Structure Quaternaire
La structure quaternaire décrit comment plusieurs chaînes polypeptidiques s’assemblent en un complexe protéique fonctionnel. L’hémoglobine, par exemple, est composée de quatre sous-unités polypeptidiques – deux chaînes alpha et deux chaînes bêta – qui travaillent ensemble pour transporter l’oxygène.
Repliage des protéines
Les protéines se replient spontanément ou à l’aide de chaperons moléculaires dans leurs structures tridimensionnelles natives. Les protéines mal repliées peuvent former des agrégats et sont associées à des maladies telles que la maladie d’Alzheimer et la maladie de Parkinson.
Détermination et visualisation pratiques de la structure des protéines
Trois méthodes expérimentales principales déterminent les structures des protéines à résolution atomique. La cristallographie aux rayons X nécessite une protéine de haute pureté (> 95 %) concentrée à 5–20 mg/mL. Conditions de cristallisation au crible à l’aide de kits à matrice clairsemée (par exemple, Hampton Research) avec des essais de diffusion de vapeur en gouttes assises sur 96 puits. Optimisez les résultats en faisant varier le pH, la concentration du précipitant et la température. Montez un cristal de qualité de diffraction (0,1 à 0,5 mm) dans une cryo-boucle, refroidissez-le à 100 K dans de l’azote liquide et collectez des données de diffraction sur une ligne de lumière synchrotron.
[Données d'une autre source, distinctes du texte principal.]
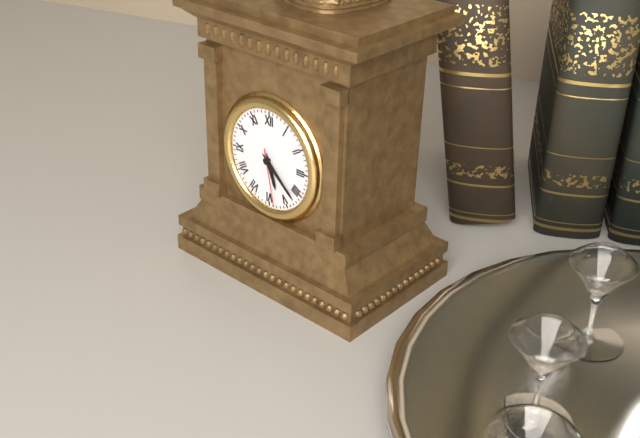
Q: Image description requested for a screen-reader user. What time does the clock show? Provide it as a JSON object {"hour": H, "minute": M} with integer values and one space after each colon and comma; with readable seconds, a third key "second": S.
{"hour": 5, "minute": 22, "second": 28}
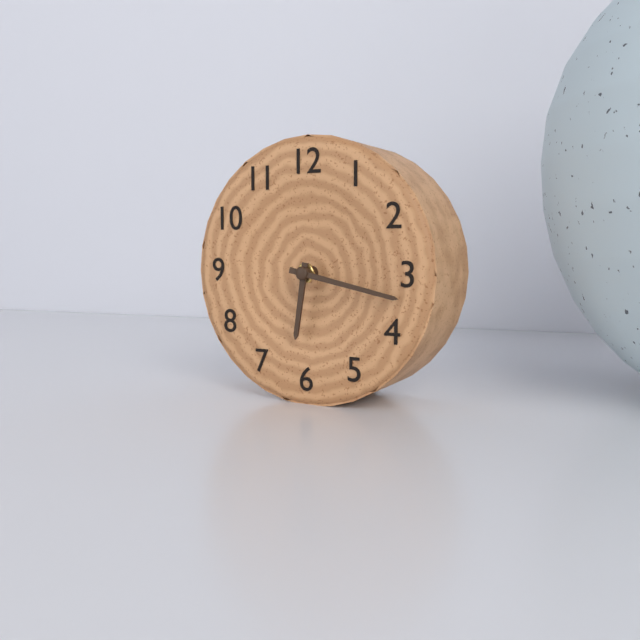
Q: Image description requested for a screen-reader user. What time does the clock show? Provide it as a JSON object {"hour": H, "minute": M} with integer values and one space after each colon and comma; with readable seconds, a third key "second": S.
{"hour": 6, "minute": 17}
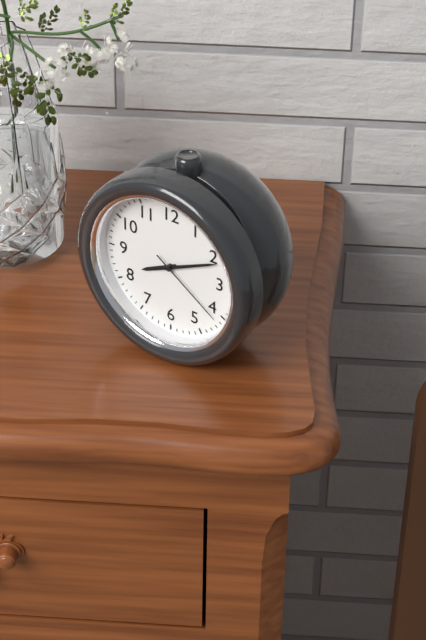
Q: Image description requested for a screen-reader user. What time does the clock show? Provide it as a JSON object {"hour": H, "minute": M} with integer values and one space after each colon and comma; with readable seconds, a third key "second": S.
{"hour": 8, "minute": 11, "second": 21}
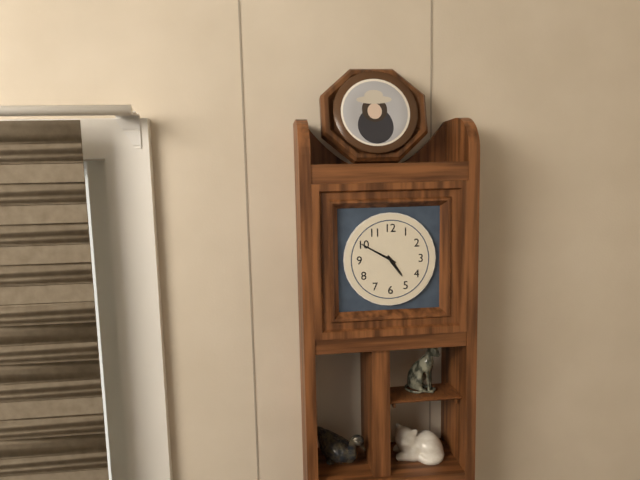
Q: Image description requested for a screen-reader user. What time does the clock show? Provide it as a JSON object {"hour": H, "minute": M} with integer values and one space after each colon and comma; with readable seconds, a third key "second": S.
{"hour": 4, "minute": 50}
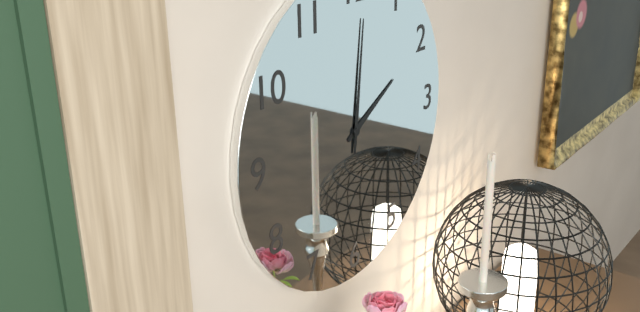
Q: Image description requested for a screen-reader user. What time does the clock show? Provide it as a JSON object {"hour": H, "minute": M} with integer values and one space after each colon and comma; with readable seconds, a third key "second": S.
{"hour": 2, "minute": 1}
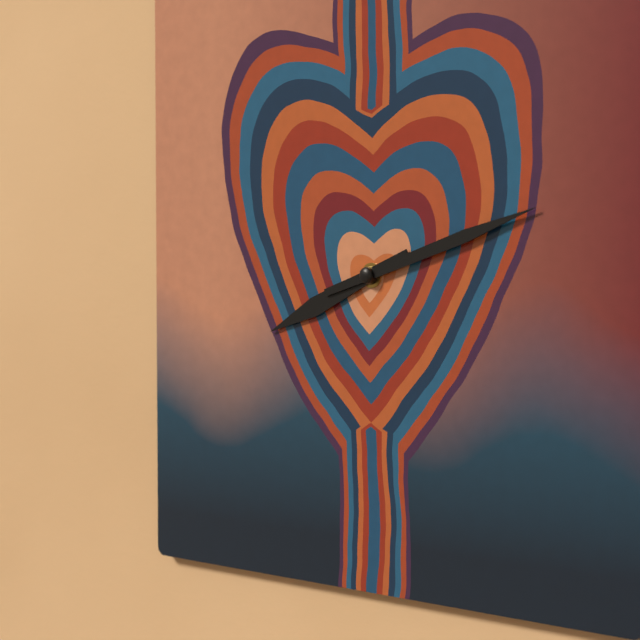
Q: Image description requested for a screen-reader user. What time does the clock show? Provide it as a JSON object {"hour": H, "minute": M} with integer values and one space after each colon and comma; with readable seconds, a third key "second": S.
{"hour": 8, "minute": 12}
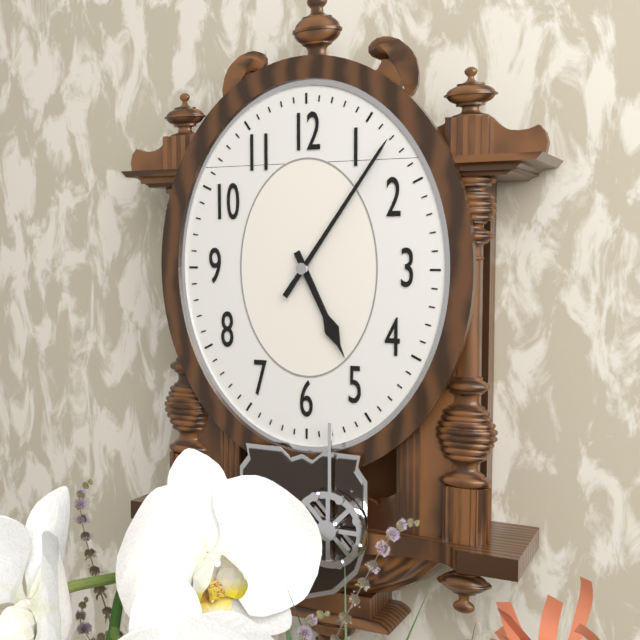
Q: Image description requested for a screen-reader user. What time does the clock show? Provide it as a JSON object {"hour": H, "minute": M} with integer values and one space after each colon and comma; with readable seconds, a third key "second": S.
{"hour": 5, "minute": 6}
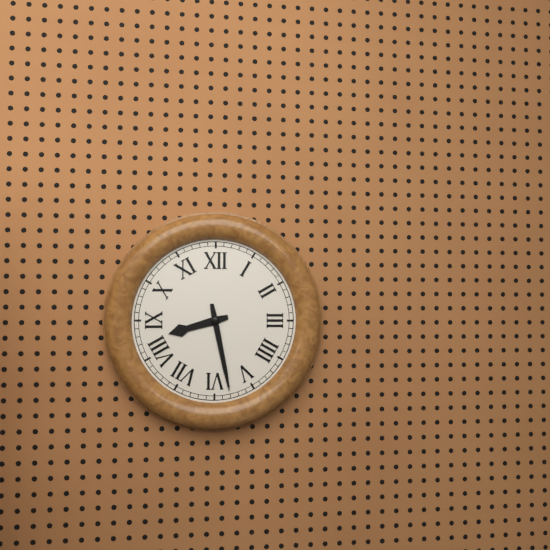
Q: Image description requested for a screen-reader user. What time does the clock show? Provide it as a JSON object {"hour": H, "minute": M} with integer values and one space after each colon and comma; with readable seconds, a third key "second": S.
{"hour": 8, "minute": 28}
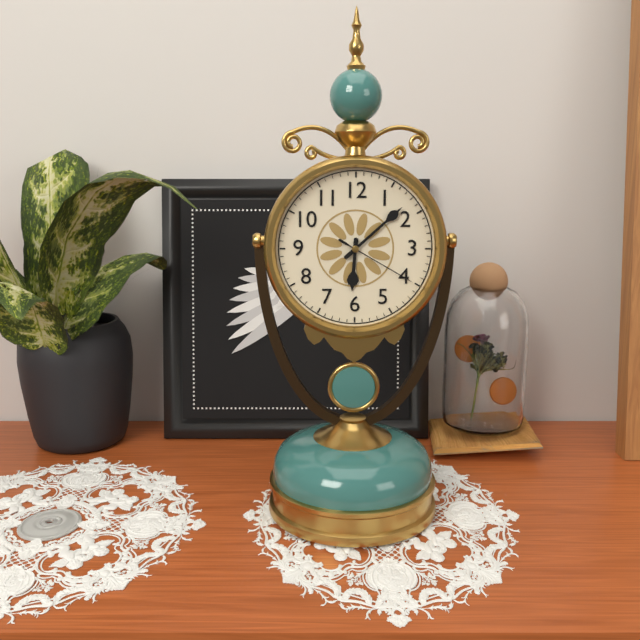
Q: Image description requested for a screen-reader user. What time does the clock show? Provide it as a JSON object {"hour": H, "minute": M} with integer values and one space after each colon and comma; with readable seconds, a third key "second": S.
{"hour": 6, "minute": 8, "second": 20}
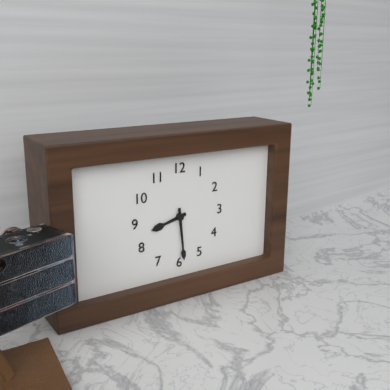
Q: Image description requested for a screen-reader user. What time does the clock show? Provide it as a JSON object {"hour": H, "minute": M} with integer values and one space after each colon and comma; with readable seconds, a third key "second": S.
{"hour": 8, "minute": 29}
Traitez les données avec XDS ou iMosflm, résolvez le problème de phase par remplacement moléculaire (Phaser) en utilisant une structure homologue, construisez le modèle dans Coot et affinez-le avec phenix.refine. Résolution cible : <3,0 Å ; une bonne structure a Rwork/Rfree < 0,20/0,25. La spectroscopie par résonance magnétique nucléaire (RMN) fonctionne pour les petites protéines (<30 kDa) à une concentration de 0,5 à 1 mM dans 10 % de D2O. Enregistrez les spectres 2D ¹⁵N-HSQC, 3D à triple résonance (HNCA, HNCO, CBCA(CO)NH) et NOESY pour les contentions à distance. Attribuez les résonances de la colonne vertébrale manuellement ou à l’aide d’un logiciel automatisé (par exemple, CARA, NMRFAM-SPARKY). Calculez les structures à partir des contraintes de distance et des angles dièdres dérivés de NOE à l’aide de CYANA ou Xplor-NIH. La microscopie cryoélectronique (cryo-EM) est la méthode de choix pour les grands complexes (>150 kDa). Appliquer 3 µL d’échantillon (0,1 à 1 mg/mL) sur une grille de carbone trouée à décharge luminescente, éponger pendant 3 à 4 secondes et plonger au congélateur dans de l’éthane liquide. Collectez des films sur un Titan Krios à 300 kV avec un détecteur K2 ou K3. Traitez avec RELION ou CryoSPARC via la correction de mouvement, l’estimation CTF, la sélection de particules (classification 2D), la reconstruction ab initio, la classification 3D et le raffinement haute résolution. Pour la visualisation de la structure, utilisez PyMOL ou ChimeraX pour charger des fichiers PDB. Affichez la protéine sous forme de dessins animés (coloration de la structure secondaire), de surfaces (potentiel électrostatique) ou de bâtons (résidus de sites actifs). Mesurez les distances, les angles et les liaisons hydrogène entre les atomes.
Application du monde réel
La protéine de pointe du SRAS-CoV-2 (ectodomaine de 150 kDa) a été résolue par cryo-EM à une résolution de 3,3 Å quelques mois après le début de la pandémie. La structure a révélé le domaine de liaison au récepteur (RBD) dans sa conformation « vers le haut » liée à ACE2, permettant la conception d’un vaccin basé sur la structure. La visualisation PyMOL de l’interface RBD-ACE2 a identifié les principaux résidus de contact (K417, N501, Y453), guidant le développement d’anticorps neutralisants.